--- Supplied passage ---
To promote the game in Japan, Nintendo held an event in August 2006 in which 30 people with Club Nintendo memberships were selected to play against singer Hikaru Utada, who won most of the matches.

In 2016, The Cutting Room Floor discovered and released a prototype for Tetris DS developed by Tose Software originally to be published by THQ, but cancelled in favor of Nintendo's version. THQ had been working on the game since late 2004, but was prevented from releasing the game in March 2005 by The Tetris Company, causing THQ to file a legal complaint against the company alleging a breach of its license agreement. The legal dispute was later settled.

==Reception==

Tetris DS received "generally favorable reviews" according to review aggregation website Metacritic.

Several publications gave the game very high or perfect scores. GamePro rated the game 5/5 stars, praising the game's large variety of modes, and calling it "an amazing puzzle package, and [...] easily one of the best DS games to date". Nintendo Power gave the game a rating of 9.5/10, stating that "you may not love all of it, but you will love much of it". Game Informer rated the game 9.25/10, calling it an "excellent reinvention of one of gaming's greatest titles". Pocket Gamer UK rated the game 4.5/5 stars, saying it was a "must-buy", although commenting that "zealots" may call the game too easy. 4Players rated it 90/100, calling it "next to Meteos the most important puzzler of modern times". Famitsu gave it a score of two nines, one eight, and one nine for a total of 35 out of 40.
--- Dataset content ---
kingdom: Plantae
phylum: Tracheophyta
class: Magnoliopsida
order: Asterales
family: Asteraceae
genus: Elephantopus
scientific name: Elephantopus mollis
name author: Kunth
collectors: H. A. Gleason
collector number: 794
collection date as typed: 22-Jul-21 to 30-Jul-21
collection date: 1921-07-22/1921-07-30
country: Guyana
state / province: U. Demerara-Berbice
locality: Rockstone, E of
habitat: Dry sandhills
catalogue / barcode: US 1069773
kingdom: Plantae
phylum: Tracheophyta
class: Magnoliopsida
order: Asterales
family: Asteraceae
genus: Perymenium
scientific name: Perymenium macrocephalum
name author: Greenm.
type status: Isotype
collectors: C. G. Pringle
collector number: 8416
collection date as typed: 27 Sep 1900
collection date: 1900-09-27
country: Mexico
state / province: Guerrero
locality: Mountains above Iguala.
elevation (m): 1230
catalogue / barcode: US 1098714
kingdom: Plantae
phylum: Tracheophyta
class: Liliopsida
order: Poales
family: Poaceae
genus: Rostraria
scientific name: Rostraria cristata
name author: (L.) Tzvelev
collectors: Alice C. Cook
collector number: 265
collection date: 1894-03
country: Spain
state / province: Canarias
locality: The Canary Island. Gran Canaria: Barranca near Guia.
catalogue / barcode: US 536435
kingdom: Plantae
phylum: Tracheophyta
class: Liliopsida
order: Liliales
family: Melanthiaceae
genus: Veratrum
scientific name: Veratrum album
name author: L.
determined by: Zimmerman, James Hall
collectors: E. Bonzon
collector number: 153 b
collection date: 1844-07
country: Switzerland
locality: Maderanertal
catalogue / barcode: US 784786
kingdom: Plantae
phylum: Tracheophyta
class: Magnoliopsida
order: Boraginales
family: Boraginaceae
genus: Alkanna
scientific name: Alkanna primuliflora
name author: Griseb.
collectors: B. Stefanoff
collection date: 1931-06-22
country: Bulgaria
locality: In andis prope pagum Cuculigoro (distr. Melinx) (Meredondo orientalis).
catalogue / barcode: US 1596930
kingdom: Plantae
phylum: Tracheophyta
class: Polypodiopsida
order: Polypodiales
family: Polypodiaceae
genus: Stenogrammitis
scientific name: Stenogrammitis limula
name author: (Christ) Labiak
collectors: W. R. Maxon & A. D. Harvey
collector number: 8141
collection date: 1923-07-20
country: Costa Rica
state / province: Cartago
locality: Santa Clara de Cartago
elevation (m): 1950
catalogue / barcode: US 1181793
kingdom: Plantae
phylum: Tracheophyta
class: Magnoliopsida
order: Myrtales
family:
---
#### Task requirements:
**1.** Which publications does the Tetris DS text name in the paragraph beginning "Several publications gave the game very high or perfect scores"?
**2.** Carry on the Tetris DS text, picking up after its final sentence.
The lines after the Tetris DS text come from a separate source.

#### Results by task:
**1.** GamePro, Nintendo Power, Game Informer, Pocket Gamer UK, 4Players, Famitsu

**2.**
More mixed reviews included that of Ryan Davis of GameSpot, who rated the game 7.5/10. In his review, he said that while the game was much better than other recent versions, it also made "enough minor, obvious mistakes to keep it from becoming essential", calling it "saddled with some unfortunate compromises". The A.V. Club gave it a B+, praising the game's modes as "innovative", but criticizing the game's online, where "dedicated fanboys [...] will eat newbies for breakfast". The Sydney Morning Herald rated the game 3.5/5 stars, calling multiplayer the game's best addition, but suggesting purists would not like changes such as the hold box and infinite spin. The Times also rated the game 3.5/5 stars, calling the game "a little too retro to be anything other than a game to play in short bursts".

Aggregate score
| Aggregator | Score |
|---|---|
| Metacritic | 84/100 |

Review scores
| Publication | Score |
|---|---|
| Computer Games Magazine | 3/5 |
| Edge | 7/10 |
| Electronic Gaming Monthly | 7.5/10, 7/10, 9/10 |
| Eurogamer | 8/10 |
| Famitsu | 9/10, 9/10, 9/10, 8/10 |
| Game Informer | 9.25/10 |
| GamePro | 5/5 |
| GameRevolution | B− |
| GameSpot | 7.5/10 |
| GameSpy | 4.5/5 |
| GameTrailers | 9/10 |
| GameZone | 9/10 |
| IGN | 9/10 |
| Nintendo Power | 9.5/10 |
| Pocket Gamer | 4.5/5 |
| The Sydney Morning Herald | 3.5/5 |
| The Times | 3/5 |

===Sales===
By August 1, 2006, Tetris DS was close to going platinum in Japan, with more than 800,000 units sold. By July 25, 2007, the game had sold 2.05 million copies worldwide.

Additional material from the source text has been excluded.